Tasks:
(a) In the discussion of core memory, how large are the currents in the wires said to be?
(b) Translate this sentence from the core memory discussion into French: "There were no audible sounds coming from the core memory."

Would that be suitable reference, and not regarded as an "Urban Legend"? If so (I'll give it a week) I'll restore the line under "trivia".
Reynardo (talk) 15:02, 9 April 2008 (UTC)
- It's not a very accessible reference, is it? Don't know what other Misplaced Pages editors think but I'd find this one hard to accept. Look at the Misplaced Pages policies on reliable sources and see if this would qualify. I don't know a whole lot about core memory and so I don't understand how it would work. There should be darn close to zero leakage flux between the cores. And the currents in the wires are only a couple of amperes, so how much force could there be between the wires? The wires don't run parallel with each other for great distances - you want to avoid that for cross-talk reasons. Trivia sections are discouraged, anyway. Was there ever an engineering bulletin or advisory put out to users not to do this? The more I think about it, the more dubious it sounds. --Wtshymanski (talk) 17:55, 9 April 2008 (UTC)
- I don't buy it either, not without a published reference from a reliable source.
- I was familiar with the PDP-1, the TX-0, and the LINC, all of which date from the early days of core memory. There were no audible sounds coming from the core memory. At least the first two were in hacker environments where any such characteristics would have been noted and exploited for their amusement value.
- Programs to play crude tunes on almost every computer in almost every conceivable manner (chain printers... of course, the built-in speaker on the LINC... the "harmony compiler" on the PDP-1) existed. If core memory could be made to vibrate physically, it's just not conceivable that this wouldn't have been widely known.

Provided information:
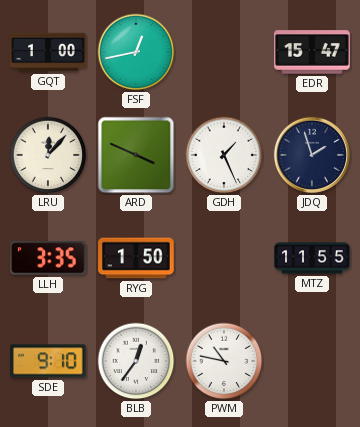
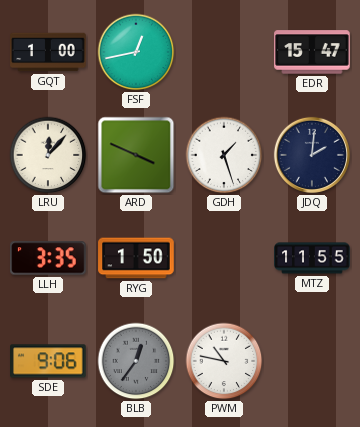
GDH: 1:26 -> 1:27
JDQ: 1:57 -> 2:01
SDE: 9:10 -> 9:06
BLB dial: white -> grey
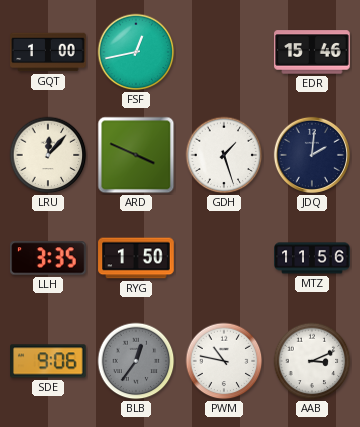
EDR: 15:47 -> 15:46
MTZ: 11:55 -> 11:56
AAB: none -> 3:11
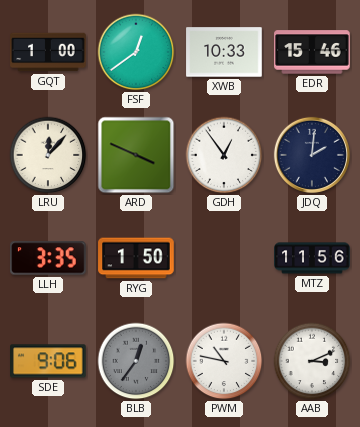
FSF: 12:43 -> 12:39
XWB: none -> 10:33
GDH: 1:27 -> 12:54
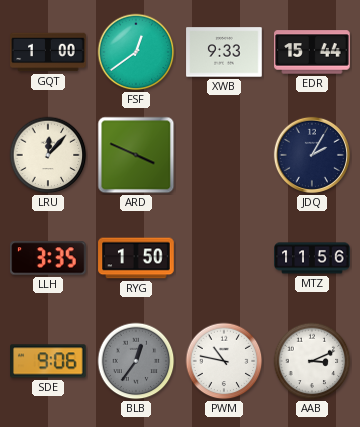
XWB: 10:33 -> 9:33
EDR: 15:46 -> 15:44
GDH: 12:54 -> none
JDQ: 2:01 -> 2:05
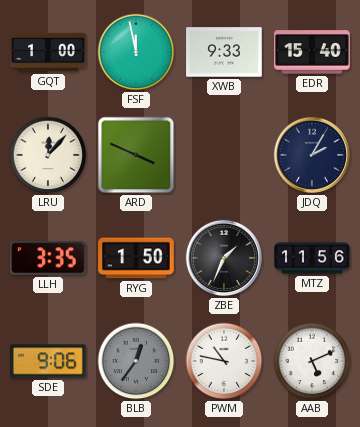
FSF: 12:39 -> 11:58
EDR: 15:44 -> 15:40
ZBE: none -> 1:34
AAB: 3:11 -> 5:11
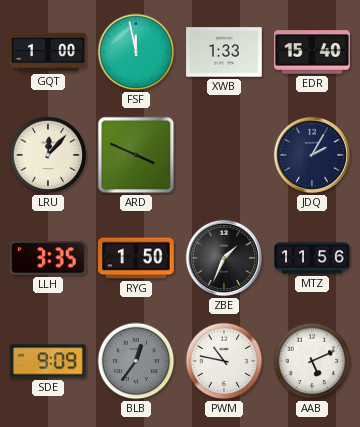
XWB: 9:33 -> 1:33
SDE: 9:06 -> 9:09
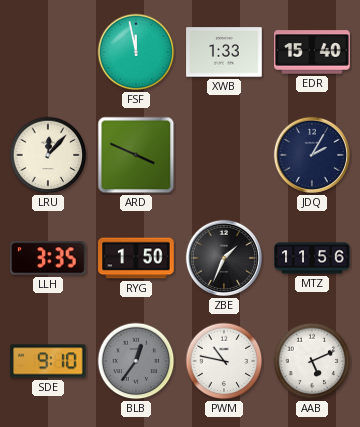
GQT: 1:00 -> none
SDE: 9:09 -> 9:10
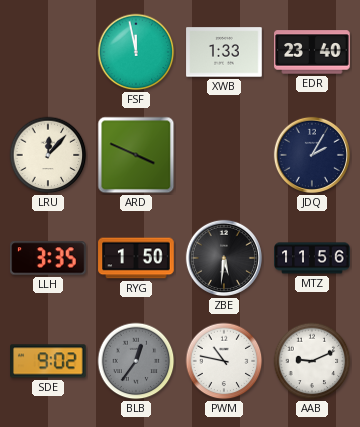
EDR: 15:40 -> 23:40
ZBE: 1:34 -> 5:31
SDE: 9:10 -> 9:02
AAB: 5:11 -> 9:11
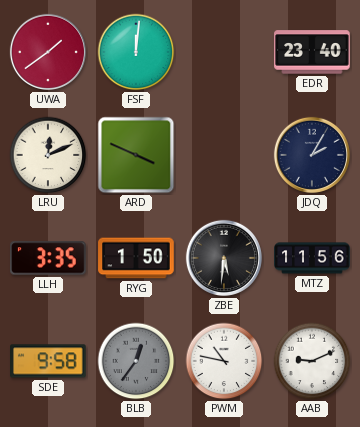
UWA: none -> 1:39
FSF: 11:58 -> 12:01
XWB: 1:33 -> none
LRU: 12:07 -> 12:11
SDE: 9:02 -> 9:58
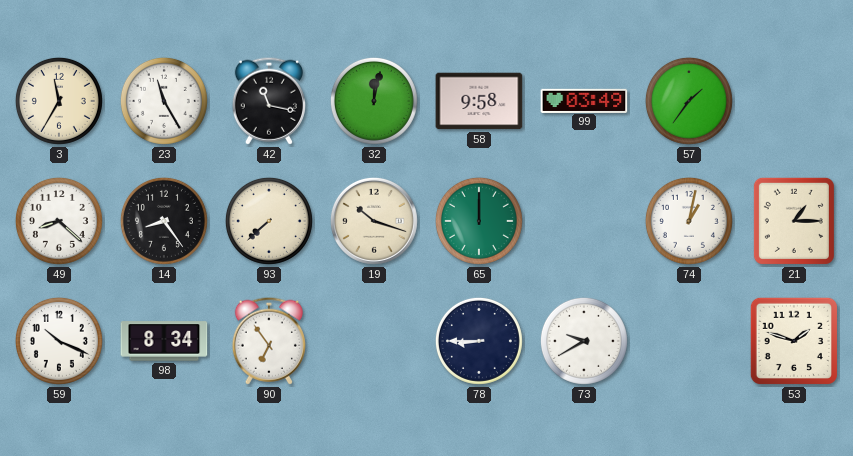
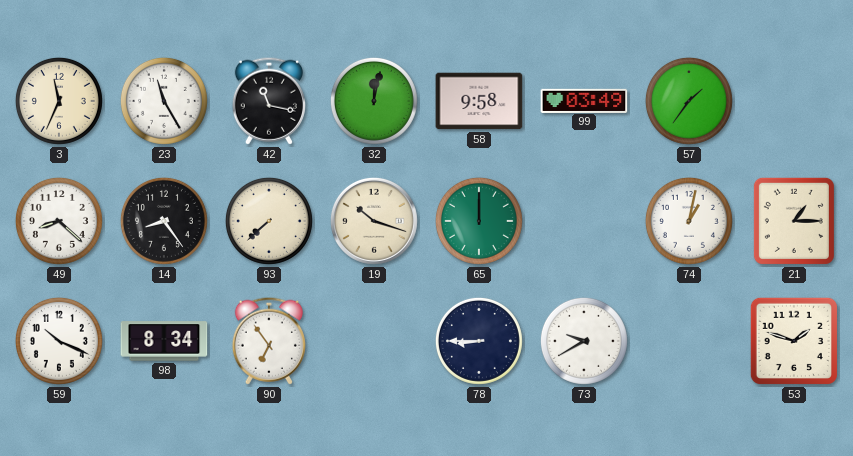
3: 11:35 -> 11:34
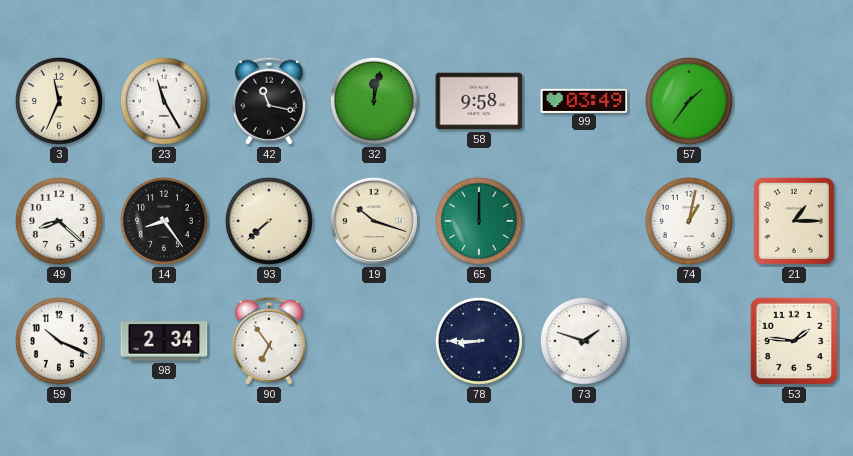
98: 8:34 -> 2:34
73: 9:40 -> 1:48
53: 1:48 -> 1:46
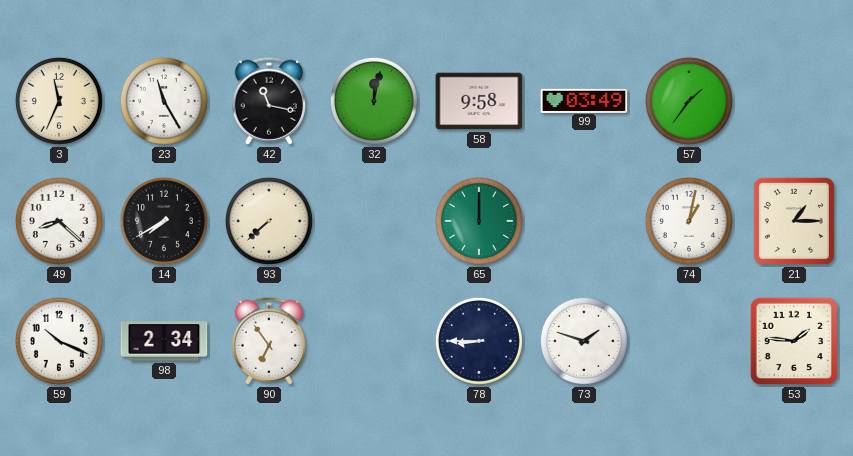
14: 8:24 -> 7:40
19: 10:18 -> none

Answers for the exercise:
(a) Only a couple of amperes.

(b) Aucun son audible ne provenait de la mémoire à tores.